* What this task involves
Return all of the lines below word for word, omitting the pictures.

* Task inputs
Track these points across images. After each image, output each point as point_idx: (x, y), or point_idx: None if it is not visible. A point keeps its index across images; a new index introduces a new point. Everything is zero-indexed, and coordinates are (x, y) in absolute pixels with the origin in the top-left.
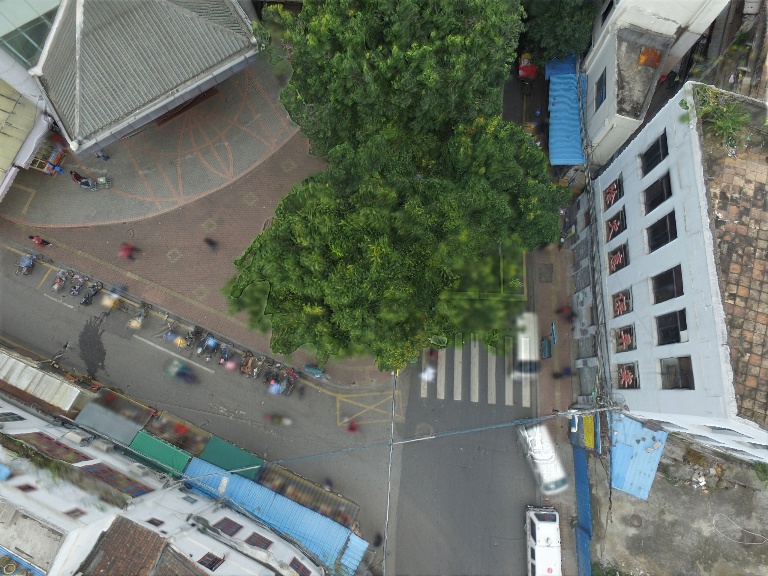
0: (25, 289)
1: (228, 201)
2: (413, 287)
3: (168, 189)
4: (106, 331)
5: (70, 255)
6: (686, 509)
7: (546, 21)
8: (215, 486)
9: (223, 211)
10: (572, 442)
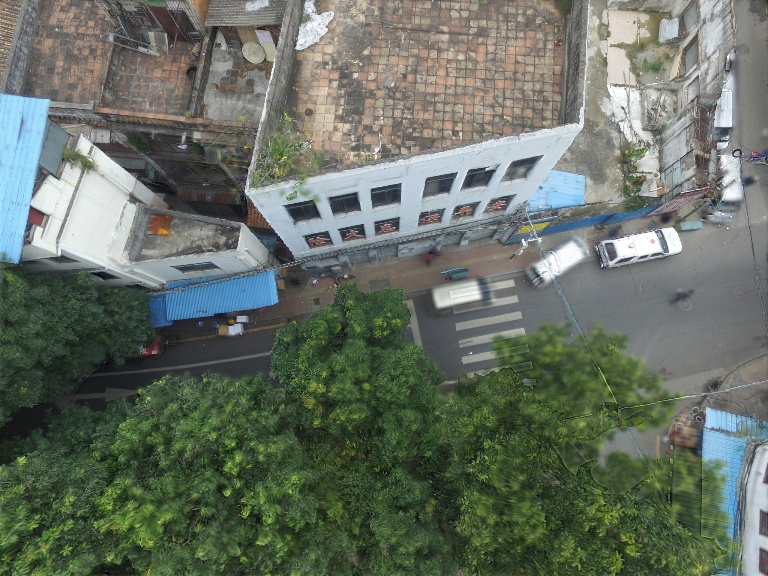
0: None
1: None
2: None
3: None
4: None
5: None
6: None
7: (115, 340)
8: None
9: None
10: None
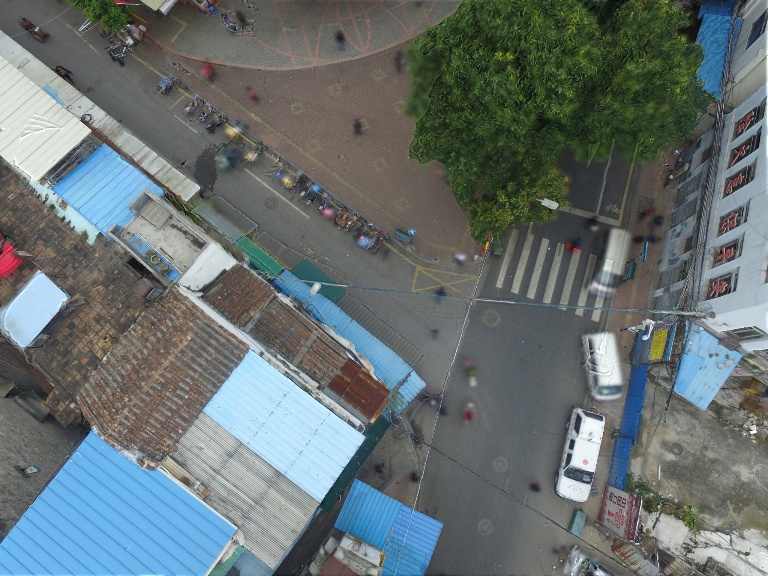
0: (159, 107)
1: (358, 72)
2: (566, 108)
3: (305, 49)
4: (222, 159)
5: (205, 87)
6: (730, 451)
7: None
8: (300, 298)
9: (351, 80)
10: (632, 362)
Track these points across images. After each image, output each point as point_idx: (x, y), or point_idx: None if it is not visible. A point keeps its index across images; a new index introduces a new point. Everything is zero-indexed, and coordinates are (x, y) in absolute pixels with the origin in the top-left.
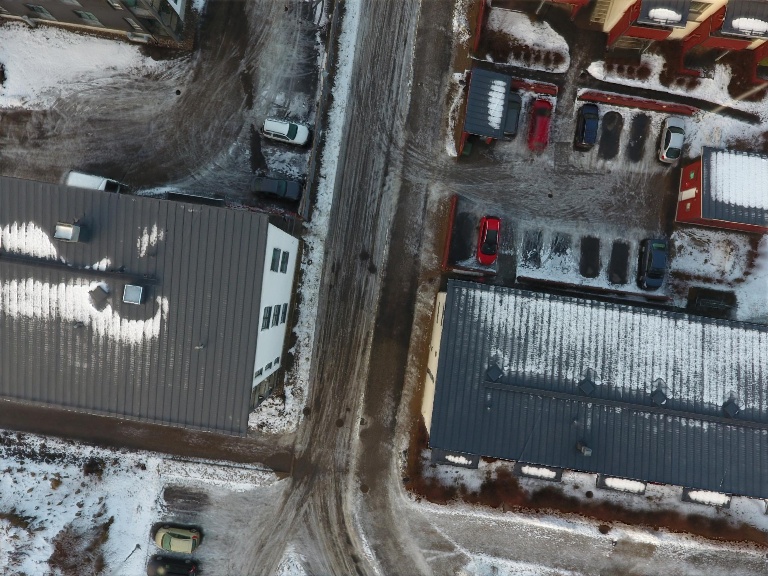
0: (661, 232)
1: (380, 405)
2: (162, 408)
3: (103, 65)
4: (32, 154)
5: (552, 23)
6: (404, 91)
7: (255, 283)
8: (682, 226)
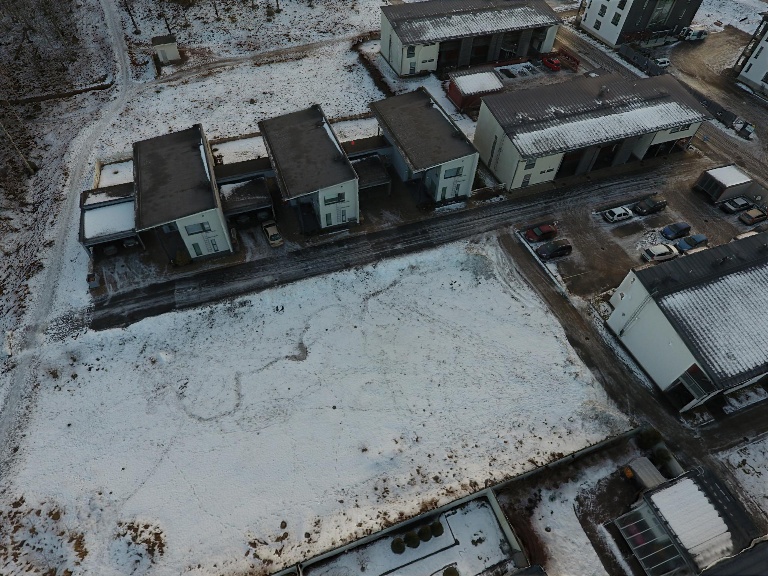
0: None
1: None
2: None
3: None
4: (725, 39)
5: None
6: None
7: None
8: None
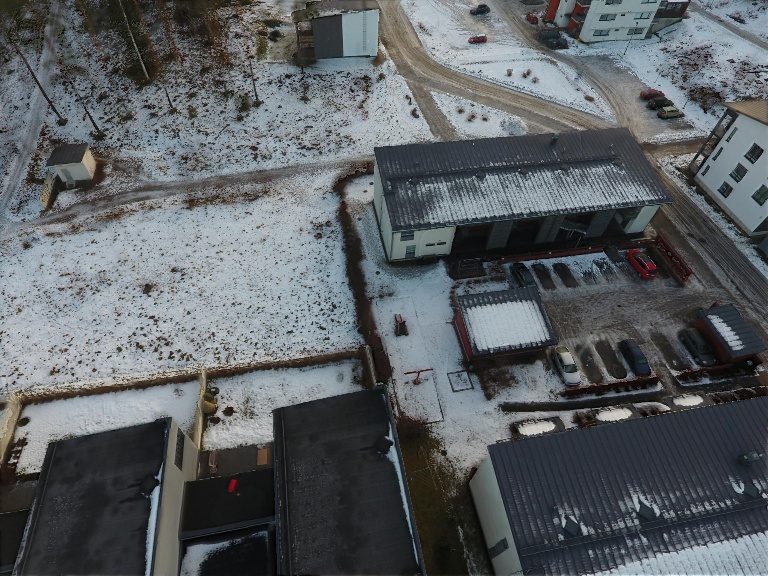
0: None
1: None
2: (767, 102)
3: None
4: None
5: None
6: None
7: None
8: None
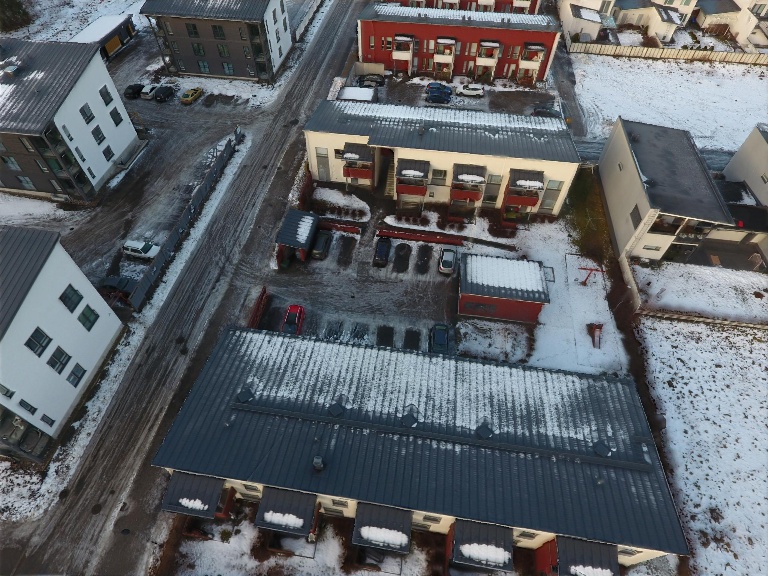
0: (447, 322)
1: (150, 486)
2: None
3: (24, 212)
4: None
5: (358, 195)
6: (246, 231)
7: (27, 281)
8: (465, 318)
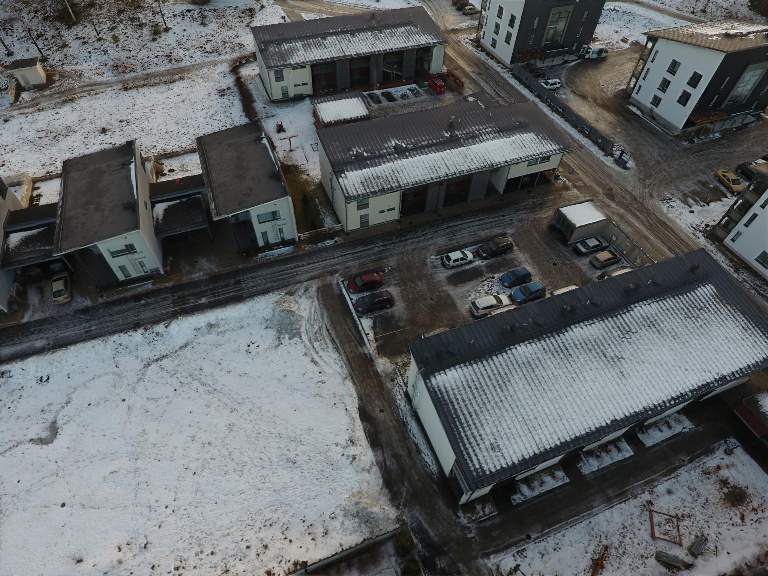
0: None
1: None
2: None
3: None
4: (628, 57)
5: None
6: None
7: None
8: None
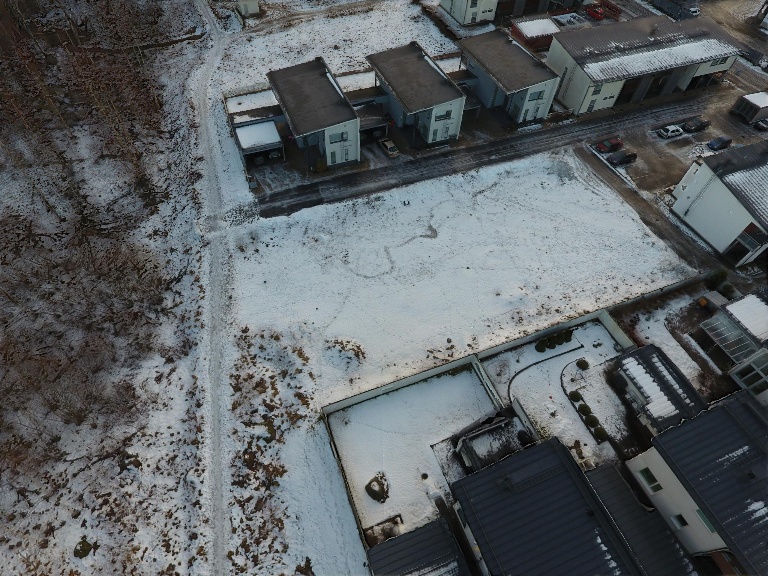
0: None
1: None
2: None
3: None
4: None
5: None
6: None
7: None
8: None
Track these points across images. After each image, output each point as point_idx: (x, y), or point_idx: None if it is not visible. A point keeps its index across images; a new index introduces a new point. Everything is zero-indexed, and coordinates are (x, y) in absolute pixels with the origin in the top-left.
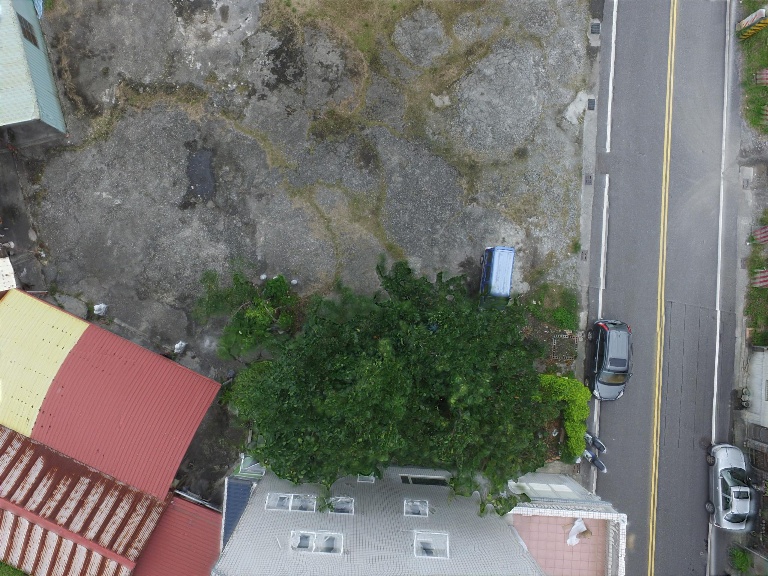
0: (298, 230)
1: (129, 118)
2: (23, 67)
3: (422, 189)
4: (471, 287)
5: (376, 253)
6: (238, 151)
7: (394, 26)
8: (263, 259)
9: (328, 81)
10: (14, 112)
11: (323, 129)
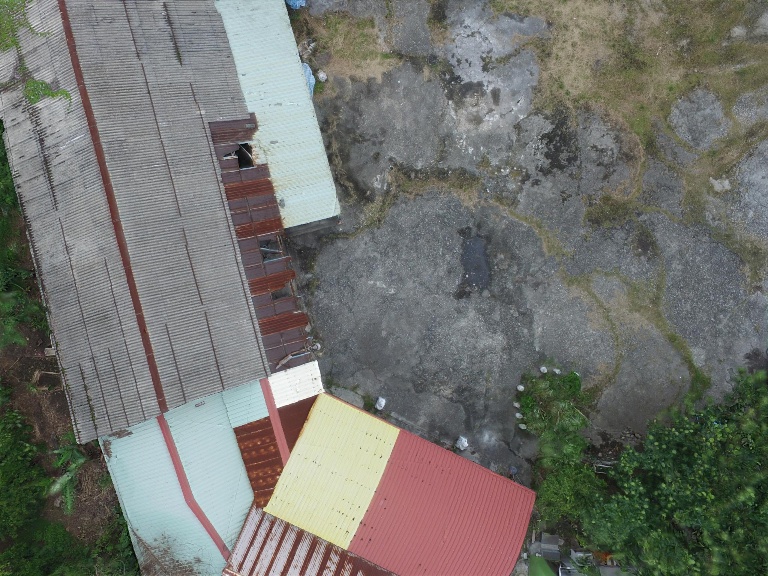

* Final result
Track these points across images. After each image, output each point as point_idx: (x, y), or point_idx: None if it is not visible. A point keeps its index across images; a new index introduces a new point. Everything is zero-indexed, and coordinates are (x, y) in absolute pixels with the origin in the top-left.
0: (25, 289)
1: (228, 201)
2: (413, 287)
3: (168, 189)
4: (106, 331)
5: (70, 255)
6: (686, 509)
7: (546, 21)
8: (215, 486)
9: (223, 211)
10: (572, 442)
0: None
1: None
2: None
3: None
4: None
5: None
6: None
7: (115, 340)
8: None
9: None
10: None
0: (159, 107)
1: (358, 72)
2: (566, 108)
3: (305, 49)
4: (222, 159)
5: (205, 87)
6: (730, 451)
7: None
8: (300, 298)
9: (351, 80)
10: (632, 362)
Track these points across images. After each image, output each point as point_idx: (x, y), or point_idx: None if it is not visible. A point keeps its index across images; a new index introduces a new point. Everything is zero-indexed, and coordinates are (x, y) in absolute pixels with the origin in the top-left.
0: (661, 232)
1: (380, 405)
2: (162, 408)
3: (103, 65)
4: (32, 154)
5: (552, 23)
6: (404, 91)
7: (255, 283)
8: (682, 226)
0: None
1: None
2: None
3: None
4: (725, 39)
5: None
6: None
7: None
8: None
0: None
1: None
2: (767, 102)
3: None
4: None
5: None
6: None
7: None
8: None
0: (447, 322)
1: (150, 486)
2: None
3: (24, 212)
4: None
5: (358, 195)
6: (246, 231)
7: (27, 281)
8: (465, 318)
0: None
1: None
2: None
3: None
4: (628, 57)
5: None
6: None
7: None
8: None
0: None
1: None
2: None
3: None
4: None
5: None
6: None
7: None
8: None
Track these points across images. After each image, output each point as point_idx: (x, y), or point_idx: None if it is not visible. A point keeps its index across images; a new index introduces a new point. Everything is zero-indexed, and coordinates are (x, y) in absolute pixels with the origin in the top-left.
0: (298, 230)
1: (129, 118)
2: (23, 67)
3: (422, 189)
4: (471, 287)
5: (376, 253)
6: (238, 151)
7: (394, 26)
8: (263, 259)
9: (328, 81)
10: (14, 112)
11: (323, 129)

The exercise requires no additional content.